Частушка тоже не блещет богатством музыкальных оттенков – она и не раздражает. Но рэп! Иногда я просто впадаю в бешенство, особенно в телевизионном варианте. Убивает все: эти ручки с «козой» из указательного пальца и мизинца на фоне широких штанишек с такими же большими не по росту кармашками, и «деточка» лет эдак под тридцать, переминающаяся с ноги на ногу, будто неуверенно желающая попроситься в туалет у строгого учителя математики, у которого она не в чести по причине своей арифметической отсталости.
Консерватор по натуре, в принципе, я признаю современное искусство. Всякие «-измы» были и будут. Их ругают, ими восхищаются. Каждый из нас по мере своей образованности, по-своему принимает творчество во всем его разнообразии. Но зачем же во всеуслышание признавать вырождение человечества? Зачем подталкивать к этому процессу тех, кого можно еще спасти, выучить, развить, исправить?
…Хотя не думаю, что легче запомнить рэп-речитатив с текстовой абракадаброй, чем красивую мелодию со стихами…
Он меня настиг все-таки, этот проклятый рэп!  Просто за шкирку схватил, припёр к стенке в самый неподходящий момент. Взял в заложницы – это, если ограничен в пространстве, и не вырваться. А я была ограничена еще и во времени, когда, уйдя с работы на несколько дней, собирала вещи для переезда на новую квартиру.
«По великому блату» я стала обладателем последнего  (советского времени) бесплатного жилья в этом подъезде, где из девяноста квартир только восемнадцать – двухкомнатные. Остальные – однокомнатные. Сначала, когда мы только заселились, было так тихо, что некоторые мои гости не выдерживали полного безмолвия и просили звуковых эффектов. Старички, старушки, одинокие женщины были моими первыми соседями.
Прошло десять лет, старички и старушки поумирали или переехали к детям. Их место заняла молодежь, по большей части, квартиранты-студенты. А студенческая братия живет в своем временном и нравственном режиме, так что рэп и всякое другое можно услышать в любое время суток и в любом количестве.
Жизнь как-то резко стала невеселой. В нашем доме, построенном государством в последний момент перед перестройкой, было украдено все, что можно было украсть. В результате это дармовое жильё оказалось всё в дырах, и полностью лишено звукоизоляции. Смягчало мое существование лишь то, что дом был для меня скорее спальней, чем прибежищем. Работать приходилось много: ездить по командировкам, часто встречаться с партнерами за деловым ужином или просто засиживаться в кабинете. И все-таки пришла спасительная мысль, что квартиру пора менять, тем более, что появились финансовые возможности и подходящий вариант в центре города – самом тихом и престижном районе.
Я собирала вещи, сваленные на пол: мебель уже стояла в новой квартире. Осталось только упаковать в ящики одежду, книги и посуду. Укладывать книги было трудно: каждая из них манила, звала воспоминаниями, просилась в руки. Особенно стихи. Говорят, что на свете всего четыре процента людей с лебединой верностью (это те, кто влюбляется один раз и навсегда – forever). Но еще, как мне кажется, меньше тех, кто любит поэзию.

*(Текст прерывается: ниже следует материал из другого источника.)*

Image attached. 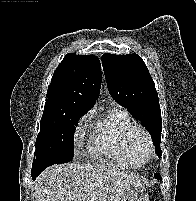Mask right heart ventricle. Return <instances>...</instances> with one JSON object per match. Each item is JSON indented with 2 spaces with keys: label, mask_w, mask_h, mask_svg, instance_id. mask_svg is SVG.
Returning <instances> with one entry per match:
<instances>
[{
  "label": "right heart ventricle",
  "mask_w": 196,
  "mask_h": 201,
  "mask_svg": "<svg viewBox=\"0 0 196 201\" xmlns=\"http://www.w3.org/2000/svg\"><path fill=\"white\" fill-rule=\"evenodd\" d=\"M135 126L130 114L121 108L109 110L92 127L90 151L99 160L117 167L128 168L126 136Z\"/></svg>",
  "instance_id": "e07e8e85"
}]
</instances>
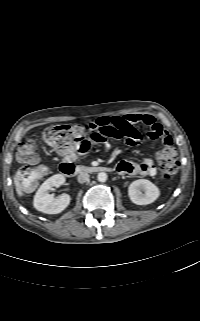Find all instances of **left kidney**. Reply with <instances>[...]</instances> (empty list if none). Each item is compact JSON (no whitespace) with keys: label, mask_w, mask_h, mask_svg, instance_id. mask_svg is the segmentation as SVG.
<instances>
[{"label":"left kidney","mask_w":200,"mask_h":321,"mask_svg":"<svg viewBox=\"0 0 200 321\" xmlns=\"http://www.w3.org/2000/svg\"><path fill=\"white\" fill-rule=\"evenodd\" d=\"M128 195L134 204L148 205L153 203L160 196V191L151 181L139 179L130 184Z\"/></svg>","instance_id":"5707ae66"}]
</instances>
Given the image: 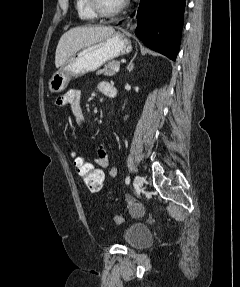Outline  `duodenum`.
<instances>
[{
  "label": "duodenum",
  "instance_id": "410a0bca",
  "mask_svg": "<svg viewBox=\"0 0 240 287\" xmlns=\"http://www.w3.org/2000/svg\"><path fill=\"white\" fill-rule=\"evenodd\" d=\"M117 96V90L114 88L109 94L108 97L115 98Z\"/></svg>",
  "mask_w": 240,
  "mask_h": 287
}]
</instances>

Первым попался на глаза томик Надсона, светлого и чистого русского поэта. Умерший в двадцать пять, а начавший писать в двадцать один год – что мог пережить человек за это время?! А он писал так, будто уже пришло время подводить итог прожитой жизни!
Эту мысль неожиданно накрыл первый звук рэпа. Он ворвался в мозг, как удар молота, и долго звенел там на фоне остальной, звучащей с поспешностью, дисгармонии. Удивительно, как они спешат прокричать речитатив каждого куплета, будто боятся, что кто-нибудь вроде меня, прервет их «неповторимую» песню. Они напоминают мне тетеревов на току во время гона: голоса нет, песня гнусаво-тусклая, а петь-то надо. И все время возникает жалостливый вопрос:  этих-то что гонит? Исполнителей. «Дождалась!» – подумала я. Всегда знала, что все наши самые сильные чувства в свое время настигают нас. Не стоит любить или ненавидеть сильно. Что бы ни было. Потому что, пройдя круг, выстраданное с большей силой вернется, чтобы огреть по макушке – «тем же концом и по тому же месту».

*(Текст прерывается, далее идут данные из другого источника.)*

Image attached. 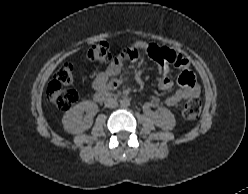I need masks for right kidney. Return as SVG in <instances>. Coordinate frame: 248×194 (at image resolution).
I'll list each match as a JSON object with an SVG mask.
<instances>
[{
    "instance_id": "obj_1",
    "label": "right kidney",
    "mask_w": 248,
    "mask_h": 194,
    "mask_svg": "<svg viewBox=\"0 0 248 194\" xmlns=\"http://www.w3.org/2000/svg\"><path fill=\"white\" fill-rule=\"evenodd\" d=\"M86 112V115L82 114ZM98 112V106L92 101H83L71 107L62 118L64 130L71 134H78L88 130L93 124V117Z\"/></svg>"
}]
</instances>
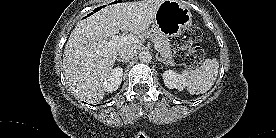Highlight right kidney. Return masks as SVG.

– Спокойно Анюта! – сказала я вслух. – Без паники!
 Но жить без паники не получалось. Выдержать «без паники» смогла только пятнадцать минут. Потом наступила та самая ярость, которая толкает людей на необдуманные поступки. Благо, приобретя опыт руководящей работы, я научилась сдерживать свои эмоции и сразу находить выход из тупика, ибо всякая злость – это лоб, упертый в глухую стену.
А решение проблемы лежало на поверхности – на четырехтомнике Блока красовалась вся фонотека в кассетах и дисках. Это было спасение, потому что никто не сможет заглушить симфонический оркестр и фортепиано. Это я вам точно говорю, проверив на практике.
– Что ж, война так война! – победно воскликнула я и для разминки выбрала фортепианный концерт Грига №16.
Вполне подходящее для такого случая произведение: бравурное, струящееся клавишными водопадами, поддерживаемыми всем оркестром. И исключительно на форте! Это форте мне самой было нужно в последнее время – на работе что-то все не клеилось, как-то  разъезжалось. Приходилось постоянно с кем-то ругаться, кому-то отказывать, спорить с партнерами и поставщиками. Было тошно оттого, что необходимость заставляла делать несвойственное, а иногда даже и противное моей натуре. Перешагивать через себя приходилось и раньше, но тогда, десять лет назад, когда мы все только начинали, меньше встречалось грязи, которая постепенно выплывала на поверхность и, заполняя ее, раздражала все больше. Поэтому иногда хотелось постучать, покричать, поплакать, все бросить, убежать, куда глаза глядят. А нельзя. Или стыдно. Или негде. Или некогда. Или некуда. Новую возможность разрядки и предстояло проверить на практике. Я неожиданно для себя обрадовалась! Одно дело перебирать в тишине прошедшие годы в томах классиков. А другое – оторваться в соревновании с рэпменами на полную катушку.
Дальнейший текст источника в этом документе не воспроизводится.